* _Task statement_:
Where a record contains an image, leave the image out and print the rest exactly.
[Opening Excerpted records section]
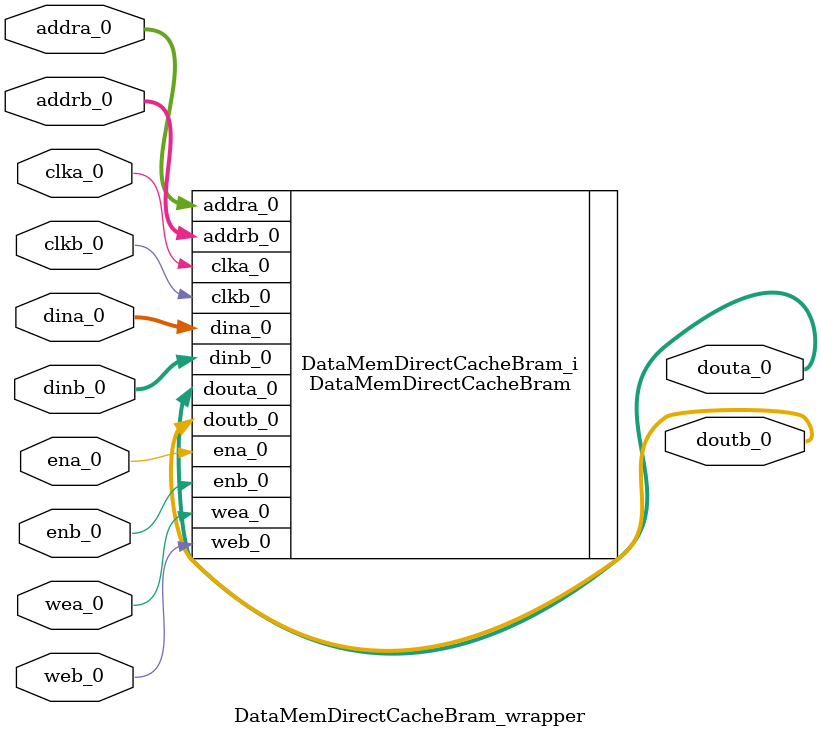
<source format=v>
`timescale 1 ps / 1 ps

module DataMemDirectCacheBram_wrapper
   (addra_0,
    addrb_0,
    clka_0,
    clkb_0,
    dina_0,
    dinb_0,
    douta_0,
    doutb_0,
    ena_0,
    enb_0,
    wea_0,
    web_0);
  input [3:0]addra_0;
  input [3:0]addrb_0;
  input clka_0;
  input clkb_0;
  input [72:0]dina_0;
  input [72:0]dinb_0;
  output [72:0]douta_0;
  output [72:0]doutb_0;
  input ena_0;
  input enb_0;
  input [0:0]wea_0;
  input [0:0]web_0;

  wire [3:0]addra_0;
  wire [3:0]addrb_0;
  wire clka_0;
  wire clkb_0;
  wire [72:0]dina_0;
  wire [72:0]dinb_0;
  wire [72:0]douta_0;
  wire [72:0]doutb_0;
  wire ena_0;
  wire enb_0;
  wire [0:0]wea_0;
  wire [0:0]web_0;

  DataMemDirectCacheBram DataMemDirectCacheBram_i
       (.addra_0(addra_0),
        .addrb_0(addrb_0),
        .clka_0(clka_0),
        .clkb_0(clkb_0),
        .dina_0(dina_0),
        .dinb_0(dinb_0),
        .douta_0(douta_0),
        .doutb_0(doutb_0),
        .ena_0(ena_0),
        .enb_0(enb_0),
        .wea_0(wea_0),
        .web_0(web_0));
endmodule

</source>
[Closing Excerpted records section]
* _Response to the exercise_:
<source format=v>
`timescale 1 ps / 1 ps

module DataMemDirectCacheBram_wrapper
   (addra_0,
    addrb_0,
    clka_0,
    clkb_0,
    dina_0,
    dinb_0,
    douta_0,
    doutb_0,
    ena_0,
    enb_0,
    wea_0,
    web_0);
  input [3:0]addra_0;
  input [3:0]addrb_0;
  input clka_0;
  input clkb_0;
  input [72:0]dina_0;
  input [72:0]dinb_0;
  output [72:0]douta_0;
  output [72:0]doutb_0;
  input ena_0;
  input enb_0;
  input [0:0]wea_0;
  input [0:0]web_0;

  wire [3:0]addra_0;
  wire [3:0]addrb_0;
  wire clka_0;
  wire clkb_0;
  wire [72:0]dina_0;
  wire [72:0]dinb_0;
  wire [72:0]douta_0;
  wire [72:0]doutb_0;
  wire ena_0;
  wire enb_0;
  wire [0:0]wea_0;
  wire [0:0]web_0;

  DataMemDirectCacheBram DataMemDirectCacheBram_i
       (.addra_0(addra_0),
        .addrb_0(addrb_0),
        .clka_0(clka_0),
        .clkb_0(clkb_0),
        .dina_0(dina_0),
        .dinb_0(dinb_0),
        .douta_0(douta_0),
        .doutb_0(doutb_0),
        .ena_0(ena_0),
        .enb_0(enb_0),
        .wea_0(wea_0),
        .web_0(web_0));
endmodule

</source>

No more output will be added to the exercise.